━━━━━ Data
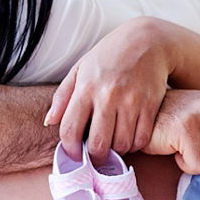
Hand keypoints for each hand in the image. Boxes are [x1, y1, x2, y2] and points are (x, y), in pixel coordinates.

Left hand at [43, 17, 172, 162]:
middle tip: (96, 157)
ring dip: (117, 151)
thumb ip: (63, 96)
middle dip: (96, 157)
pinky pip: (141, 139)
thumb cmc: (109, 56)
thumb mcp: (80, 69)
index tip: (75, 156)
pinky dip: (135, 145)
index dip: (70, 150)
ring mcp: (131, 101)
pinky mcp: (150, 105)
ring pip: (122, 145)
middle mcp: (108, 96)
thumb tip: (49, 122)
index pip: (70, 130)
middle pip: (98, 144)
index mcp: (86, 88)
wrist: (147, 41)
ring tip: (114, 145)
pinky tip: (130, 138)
━━━━━━━━━━
## Your instructions:
Reproduce every line of the data above, exactly as it stands, but not the pictures.

## Result of the exercise:
Hand keypoints for each hand in the image. Boxes are [x1, y1, x2, y2] and points are (x, y), in pixel coordinates.

Left hand at [43, 17, 172, 162]:
middle tip: (96, 157)
ring dip: (117, 151)
thumb ip: (63, 96)
middle dip: (96, 157)
pinky pip: (141, 139)
thumb cmc: (109, 56)
thumb mcp: (80, 69)
index tip: (75, 156)
pinky dip: (135, 145)
index dip: (70, 150)
ring mcp: (131, 101)
pinky mcp: (150, 105)
ring pip: (122, 145)
middle mcp: (108, 96)
thumb tip: (49, 122)
index pip: (70, 130)
middle pip: (98, 144)
index mcp: (86, 88)
wrist: (147, 41)
ring tip: (114, 145)
pinky tip: (130, 138)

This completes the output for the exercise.